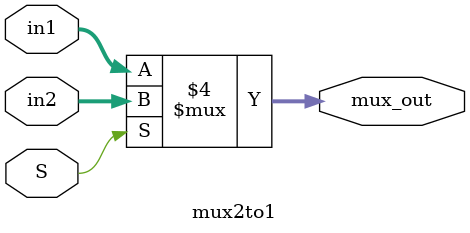
<source format=v>
module mux2to1(in1,in2,S,mux_out);
  
  parameter size =4;
  input [size-1:0]in1,in2;
  input S;
  output [size-1:0]mux_out;
  reg [size-1:0]mux_out;
  
  always@(S,in1,in2)
  if(S == 0)
    begin
      mux_out=in1;
    end
  else
    begin
      mux_out=in2;
    end
      
   
endmodule

</source>
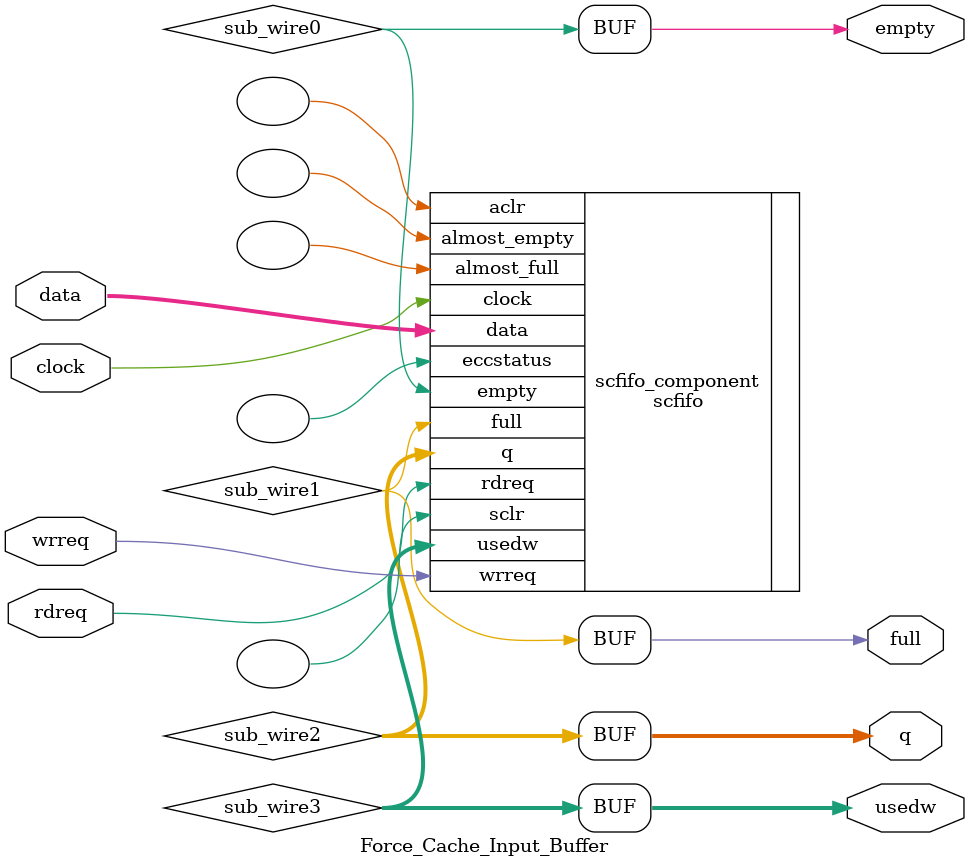
<source format=v>



// synopsys translate_off
`timescale 1 ps / 1 ps
// synopsys translate_on
module  Force_Cache_Input_Buffer
#(
	parameter DATA_WIDTH = 32*3,
	parameter BUFFER_DEPTH = 16,
	parameter BUFFER_ADDR_WIDTH = 4					// log(BUFFER_DEPTH) / log 2
)
(
    clock,
    data,
    rdreq,
    wrreq,
    empty,
    full,
    q,
    usedw
);

    input    clock;
    input  [DATA_WIDTH-1:0]  data;
    input    rdreq;
    input    wrreq;
    output   empty;
    output   full;
    output [DATA_WIDTH-1:0]  q;
    output [BUFFER_ADDR_WIDTH-1:0]  usedw;

    wire  sub_wire0;
    wire  sub_wire1;
    wire [DATA_WIDTH-1:0] sub_wire2;
    wire [BUFFER_ADDR_WIDTH-1:0] sub_wire3;
    wire  empty = sub_wire0;
    wire  full = sub_wire1;
    wire [DATA_WIDTH-1:0] q = sub_wire2[DATA_WIDTH-1:0];
    wire [BUFFER_ADDR_WIDTH-1:0] usedw = sub_wire3[BUFFER_ADDR_WIDTH-1:0];

    scfifo  scfifo_component (
                .clock (clock),
                .data (data),
                .rdreq (rdreq),
                .wrreq (wrreq),
                .empty (sub_wire0),
                .full (sub_wire1),
                .q (sub_wire2),
                .usedw (sub_wire3),
                .aclr (),
                .almost_empty (),
                .almost_full (),
                .eccstatus (),
                .sclr ());
    defparam
        scfifo_component.add_ram_output_register  = "OFF",
        scfifo_component.enable_ecc  = "FALSE",
        scfifo_component.intended_device_family  = "Stratix 10",
        scfifo_component.lpm_numwords  = BUFFER_DEPTH,
        scfifo_component.lpm_showahead  = "OFF",
        scfifo_component.lpm_type  = "scfifo",
        scfifo_component.lpm_width  = DATA_WIDTH,
        scfifo_component.lpm_widthu  = BUFFER_ADDR_WIDTH,
        scfifo_component.overflow_checking  = "ON",
        scfifo_component.underflow_checking  = "ON",
        scfifo_component.use_eab  = "ON";


endmodule
</source>
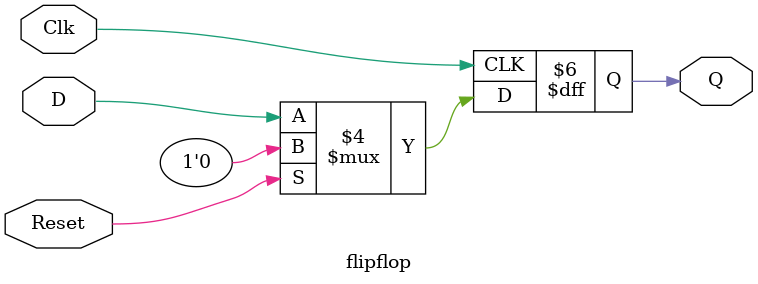
<source format=v>
module register8bit (SW,LEDR,KEY);
                input [9:0] SW;
                input [3:0] KEY;
                output [7:0] LEDR;
               reg [7:0] Out_Q;

               wire [7:0]rotatedata;
               wire [7:0]datatodff;
               wire [7:0]Q;
               wire endoneoutput;
               muxto1 endone(.x(Q[0]),.y(Q[7]),.s(KEY[3]),.m(endoneoutput));//select the most significant bit for repeat and  wrap around

muxto1 a1(.x(Q[6]),.y(endoneoutput),.s(KEY[2]),.m(rotatedata[7]));
muxto1 m1(.x(SW[7]),.y(rotatedata[7]),.s(KEY[1]),.m(datatodff[7]));
flipflop f1(datatodff[7],KEY[0],SW[9],Q[7]);

muxto1 a2(.x(Q[5]),.y(Q[7]),.s(KEY[2]),.m(rotatedata[6]));
 muxto1 m2(.x(SW[6]),.y(rotatedata[6]),.s(KEY[1]),.m(datatodff[6]));
flipflop f2(datatodff[6],KEY[0],SW[9],Q[6]);

muxto1 a3(.x(Q[4]),.y(Q[6]),.s(KEY[2]),.m(rotatedata[5]));
muxto1 m3(.x(SW[5]),.y(rotatedata[5]),.s(KEY[1]),.m(datatodff[5]));
flipflop f3(datatodff[5],KEY[0],SW[9],Q[5]);

muxto1 a4(.x(Q[3]),.y(Q[5]),.s(KEY[2]),.m(rotatedata[4]));
muxto1 m4(.x(SW[4]),.y(rotatedata[4]),.s(KEY[1]),.m(datatodff[4]));
flipflop f4(datatodff[4],KEY[0],SW[9],Q[4]);

muxto1 a5(.x(Q[2]),.y(Q[4]),.s(KEY[2]),.m(rotatedata[3]));
muxto1 m5(.x(SW[3]),.y(rotatedata[3]),.s(KEY[1]),.m(datatodff[3]));
flipflop f5(datatodff[3],KEY[0],SW[9],Q[3]);

 muxto1 a6(.x(Q[1]),.y(Q[3]),.s(KEY[2]),.m(rotatedata[2]));
 muxto1 m6(.x(SW[2]),.y(rotatedata[2]),.s(KEY[1]),.m(datatodff[2]));
flipflop f6(datatodff[2],KEY[0],SW[9],Q[2]);


muxto1 a7(.x(Q[0]),.y(Q[2]),.s(KEY[2]),.m(rotatedata[1]));
muxto1 m7(.x(SW[1]),.y(rotatedata[1]),.s(KEY[1]),.m(datatodff[1]));
flipflop f7(datatodff[1],KEY[0],SW[9],Q[1]);

muxto1 a8(.x(Q[7]),.y(Q[1]),.s(KEY[2]),.m(rotatedata[0]));
muxto1 m8(.x(SW[0]),.y(rotatedata[0]),.s(KEY[1]),.m(datatodff[0]));
flipflop f8(datatodff[0],KEY[0],SW[9],Q[0]);
assign LEDR[0]=Q[0];

	assign LEDR[1]=Q[1];

	assign LEDR[2]=Q[2];

	assign LEDR[3]=Q[3];

	assign LEDR[4]=Q[4];

	assign LEDR[5]=Q[5];

	assign LEDR[6]=Q[6];

	assign LEDR[7]=Q[7];

endmodule
	



//the mux module 
module muxto1(
    input x, //select 0
    input y, //select 1
    input s, //select signal
    output m //output
  );
    assign m = s & y | ~s & x;
    

endmodule



//module flip flop 
module flipflop(D,Clk,Reset,Q);
input D,Clk,Reset;
output reg Q;
always@(posedge Clk)

if (Reset==1'b1)
begin
Q<=0;
end

else
begin
Q<=D;
end
endmodule


</source>
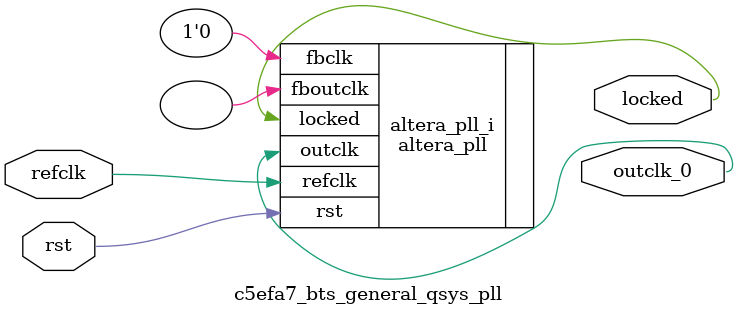
<source format=v>
`timescale 1ns/10ps
module  c5efa7_bts_general_qsys_pll(

	// interface 'refclk'
	input wire refclk,

	// interface 'reset'
	input wire rst,

	// interface 'outclk0'
	output wire outclk_0,

	// interface 'locked'
	output wire locked
);

	altera_pll #(
		.fractional_vco_multiplier("false"),
		.reference_clock_frequency("50.0 MHz"),
		.operation_mode("normal"),
		.number_of_clocks(1),
		.output_clock_frequency0("50.0 MHz"),
		.phase_shift0("0 ps"),
		.duty_cycle0(50),
		.output_clock_frequency1("0 MHz"),
		.phase_shift1("0 ps"),
		.duty_cycle1(50),
		.output_clock_frequency2("0 MHz"),
		.phase_shift2("0 ps"),
		.duty_cycle2(50),
		.output_clock_frequency3("0 MHz"),
		.phase_shift3("0 ps"),
		.duty_cycle3(50),
		.output_clock_frequency4("0 MHz"),
		.phase_shift4("0 ps"),
		.duty_cycle4(50),
		.output_clock_frequency5("0 MHz"),
		.phase_shift5("0 ps"),
		.duty_cycle5(50),
		.output_clock_frequency6("0 MHz"),
		.phase_shift6("0 ps"),
		.duty_cycle6(50),
		.output_clock_frequency7("0 MHz"),
		.phase_shift7("0 ps"),
		.duty_cycle7(50),
		.output_clock_frequency8("0 MHz"),
		.phase_shift8("0 ps"),
		.duty_cycle8(50),
		.output_clock_frequency9("0 MHz"),
		.phase_shift9("0 ps"),
		.duty_cycle9(50),
		.output_clock_frequency10("0 MHz"),
		.phase_shift10("0 ps"),
		.duty_cycle10(50),
		.output_clock_frequency11("0 MHz"),
		.phase_shift11("0 ps"),
		.duty_cycle11(50),
		.output_clock_frequency12("0 MHz"),
		.phase_shift12("0 ps"),
		.duty_cycle12(50),
		.output_clock_frequency13("0 MHz"),
		.phase_shift13("0 ps"),
		.duty_cycle13(50),
		.output_clock_frequency14("0 MHz"),
		.phase_shift14("0 ps"),
		.duty_cycle14(50),
		.output_clock_frequency15("0 MHz"),
		.phase_shift15("0 ps"),
		.duty_cycle15(50),
		.output_clock_frequency16("0 MHz"),
		.phase_shift16("0 ps"),
		.duty_cycle16(50),
		.output_clock_frequency17("0 MHz"),
		.phase_shift17("0 ps"),
		.duty_cycle17(50),
		.pll_type("General"),
		.pll_subtype("General")
	) altera_pll_i (
		.outclk	({outclk_0}),
		.locked	(locked),
		.fboutclk	( ),
		.fbclk	(1'b0),
		.rst	(rst),
		.refclk	(refclk)
	);
endmodule


</source>
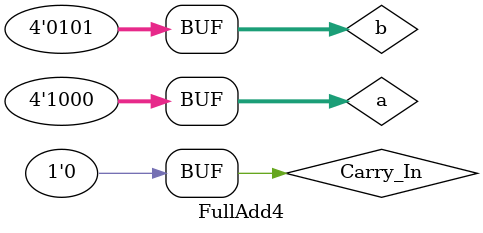
<source format=v>
module FullAdd4();
reg [3:0]a,b;
reg Carry_In;
wire [3:0]Sum;
wire Carry_Out;

  initial
  begin
    a=4'b0000;
    b=4'b0000;
    Carry_In=1'b0;
  end
  initial
  begin
    #500
    a[0]=0;
    a[1]=0;
    a[2]=1;
    a[3]=0;
    b[0]=0;
    b[1]=0;
    b[2]=0;
    b[3]=1;
    Carry_In=0;
    // ?carry in ? ?????
    #500
    a[0]=0;
    a[1]=0;
    a[2]=0;
    a[3]=1;
    b[0]=1;
    b[1]=0;
    b[2]=1;
    b[3]=0;    
    Carry_In=0;    
  end
	FullAdd fa0(a[0],b[0],Carry_In,Sum[0],Carry_Out);
	FullAdd fa1(a[1],b[1],Carry_In,Sum[1],Carry_Out);
	FullAdd fa2(a[2],b[2],Carry_In,Sum[2],Carry_Out);
	FullAdd fa3(a[3],b[3],Carry_In,Sum[3],Carry_Out);
endmodule
</source>
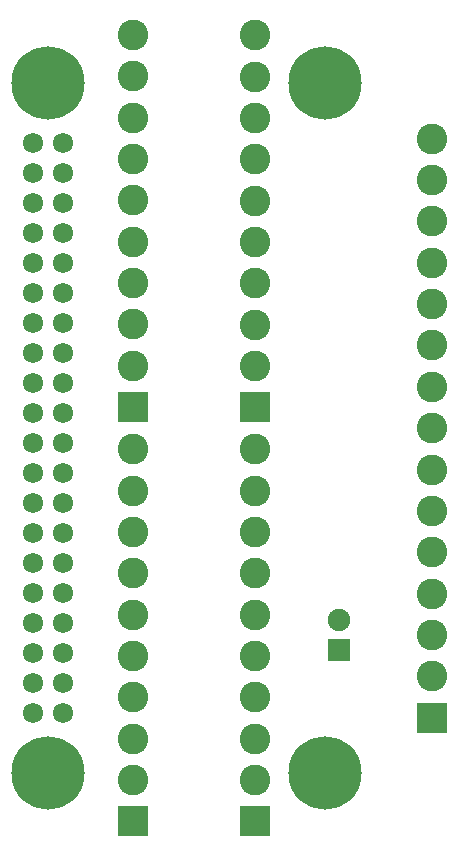
<source format=gts>
G04 #@! TF.GenerationSoftware,KiCad,Pcbnew,(5.0.0)*
G04 #@! TF.CreationDate,2018-10-25T16:10:50+01:00*
G04 #@! TF.ProjectId,Port_Expander,506F72745F457870616E6465722E6B69,rev?*
G04 #@! TF.SameCoordinates,Original*
G04 #@! TF.FileFunction,Soldermask,Top*
G04 #@! TF.FilePolarity,Negative*
%FSLAX46Y46*%
G04 Gerber Fmt 4.6, Leading zero omitted, Abs format (unit mm)*
G04 Created by KiCad (PCBNEW (5.0.0)) date 10/25/18 16:10:50*
%MOMM*%
%LPD*%
G01*
G04 APERTURE LIST*
%ADD10R,1.900000X1.900000*%
%ADD11O,1.900000X1.900000*%
%ADD12C,6.200000*%
%ADD13C,1.724000*%
%ADD14C,2.600000*%
%ADD15R,2.600000X2.600000*%
G04 APERTURE END LIST*
D10*
G04 #@! TO.C,J2*
X145161000Y-133985000D03*
D11*
X145161000Y-131445000D03*
G04 #@! TD*
D12*
G04 #@! TO.C,U1*
X144018000Y-85979000D03*
X144018000Y-144399000D03*
X120523000Y-85979000D03*
X120523000Y-144399000D03*
D13*
X119253000Y-91059000D03*
X121793000Y-91059000D03*
X119253000Y-93599000D03*
X121793000Y-93599000D03*
X119253000Y-96139000D03*
X121793000Y-96139000D03*
X119253000Y-98679000D03*
X121793000Y-98679000D03*
X119253000Y-101219000D03*
X121793000Y-101219000D03*
X119253000Y-103759000D03*
X121793000Y-103759000D03*
X119253000Y-106299000D03*
X121793000Y-106299000D03*
X119253000Y-108839000D03*
X121793000Y-108839000D03*
X119253000Y-111379000D03*
X121793000Y-111379000D03*
X119253000Y-113919000D03*
X121793000Y-113919000D03*
X119253000Y-116459000D03*
X121793000Y-116459000D03*
X119253000Y-118999000D03*
X121793000Y-118999000D03*
X119253000Y-121539000D03*
X121793000Y-121539000D03*
X119253000Y-124079000D03*
X121793000Y-124079000D03*
X119253000Y-126619000D03*
X121793000Y-126619000D03*
X119253000Y-129159000D03*
X121793000Y-129159000D03*
X119253000Y-131699000D03*
X121793000Y-131699000D03*
X119253000Y-134239000D03*
X121793000Y-134239000D03*
X119253000Y-136779000D03*
X121793000Y-136779000D03*
X119253000Y-139319000D03*
X121793000Y-139319000D03*
G04 #@! TD*
D14*
G04 #@! TO.C,J5*
X127762000Y-81911000D03*
X127762000Y-85411000D03*
X127762000Y-88911000D03*
X127762000Y-92411000D03*
X127762000Y-95911000D03*
X127762000Y-99411000D03*
X127762000Y-102911000D03*
X127762000Y-106411000D03*
X127762000Y-109911000D03*
D15*
X127762000Y-113411000D03*
G04 #@! TD*
D14*
G04 #@! TO.C,J4*
X127762000Y-116967000D03*
X127762000Y-120467000D03*
X127762000Y-123967000D03*
X127762000Y-127467000D03*
X127762000Y-130967000D03*
X127762000Y-134467000D03*
X127762000Y-137967000D03*
X127762000Y-141467000D03*
X127762000Y-144967000D03*
D15*
X127762000Y-148467000D03*
G04 #@! TD*
D14*
G04 #@! TO.C,J3*
X138049000Y-81915000D03*
X138049000Y-85415000D03*
X138049000Y-88915000D03*
X138049000Y-92415000D03*
X138049000Y-95915000D03*
X138049000Y-99415000D03*
X138049000Y-102915000D03*
X138049000Y-106415000D03*
X138049000Y-109915000D03*
D15*
X138049000Y-113415000D03*
G04 #@! TD*
D14*
G04 #@! TO.C,J1*
X138049000Y-116967000D03*
X138049000Y-120467000D03*
X138049000Y-123967000D03*
X138049000Y-127467000D03*
X138049000Y-130967000D03*
X138049000Y-134467000D03*
X138049000Y-137967000D03*
X138049000Y-141467000D03*
X138049000Y-144967000D03*
D15*
X138049000Y-148467000D03*
G04 #@! TD*
D14*
G04 #@! TO.C,J6*
X153035000Y-90689000D03*
X153035000Y-94189000D03*
X153035000Y-97689000D03*
X153035000Y-101189000D03*
X153035000Y-104689000D03*
X153035000Y-108189000D03*
X153035000Y-111689000D03*
X153035000Y-115189000D03*
X153035000Y-118689000D03*
X153035000Y-122189000D03*
X153035000Y-125689000D03*
X153035000Y-129189000D03*
X153035000Y-132689000D03*
X153035000Y-136189000D03*
D15*
X153035000Y-139689000D03*
G04 #@! TD*
M02*

</source>
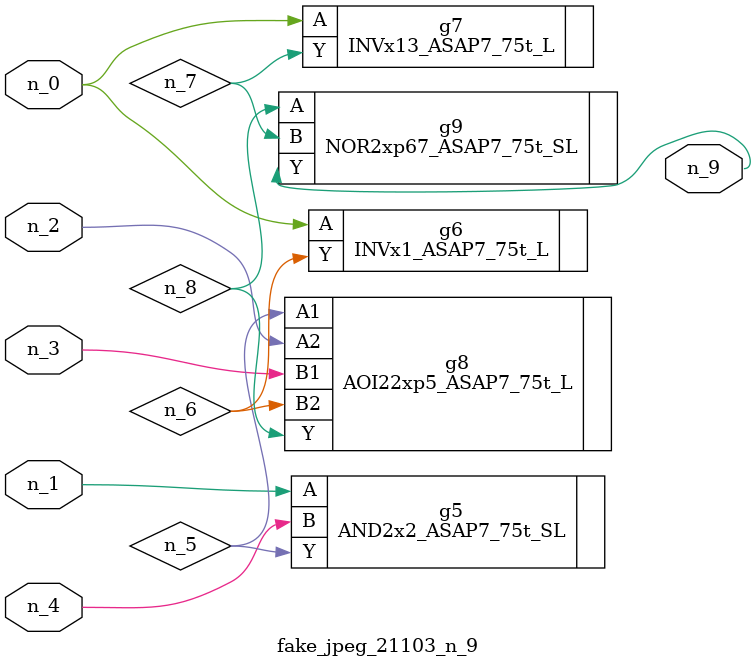
<source format=v>
module fake_jpeg_21103_n_9 (n_3, n_2, n_1, n_0, n_4, n_9);

input n_3;
input n_2;
input n_1;
input n_0;
input n_4;

output n_9;

wire n_8;
wire n_6;
wire n_5;
wire n_7;

AND2x2_ASAP7_75t_SL g5 ( 
.A(n_1),
.B(n_4),
.Y(n_5)
);

INVx1_ASAP7_75t_L g6 ( 
.A(n_0),
.Y(n_6)
);

INVx13_ASAP7_75t_L g7 ( 
.A(n_0),
.Y(n_7)
);

AOI22xp5_ASAP7_75t_L g8 ( 
.A1(n_5),
.A2(n_2),
.B1(n_3),
.B2(n_6),
.Y(n_8)
);

NOR2xp67_ASAP7_75t_SL g9 ( 
.A(n_8),
.B(n_7),
.Y(n_9)
);


endmodule
</source>
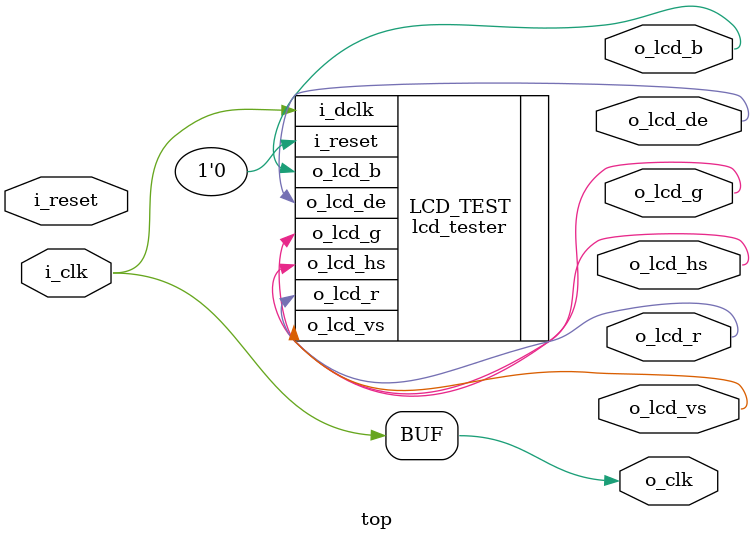
<source format=v>
module top
(
    input  wire       i_clk,
    output wire       o_clk,
    input  wire       i_reset,
    output wire       o_lcd_vs,
    output wire       o_lcd_hs,
    output wire       o_lcd_de,
//    output wire [7:0] o_lcd_r,
//    output wire [7:0] o_lcd_g,
//    output wire [7:0] o_lcd_b  
    output wire o_lcd_r,
    output wire o_lcd_g,
    output wire o_lcd_b  
);


lcd_tester LCD_TEST
(
    .i_dclk   ( i_clk    ),
//    .i_reset  ( i_reset  ),
    .i_reset  ( 1'b0  ),
    .o_lcd_vs ( o_lcd_vs ),
    .o_lcd_hs ( o_lcd_hs ),
    .o_lcd_de ( o_lcd_de ),
    .o_lcd_r  ( o_lcd_r  ),
    .o_lcd_g  ( o_lcd_g  ),
    .o_lcd_b  ( o_lcd_b  )  
);

assign o_clk = i_clk;

endmodule

</source>
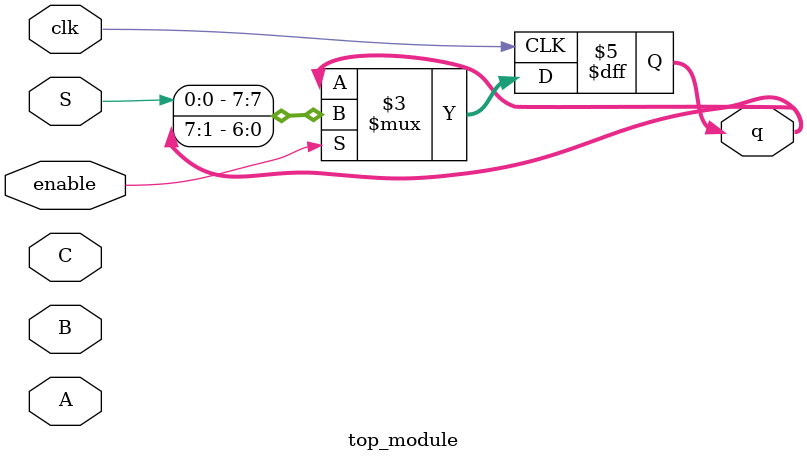
<source format=sv>
module top_module (
  input clk,
  input enable,
  input S,
  input A,
  input B,
  input C,
  output reg [7:0] q
);

  reg [2:0] addr;
  
  always @(posedge clk) begin
    if (enable) begin
      q <= {S, q[7:1]};
    end
    addr <= {A, B, C};
    Z <= q[addr];
  end

endmodule

</source>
+ + + + + + +
> Task requirements
Tally the lines above in which the string "locked" occurs, and give the total with nothing added.

> Result below
3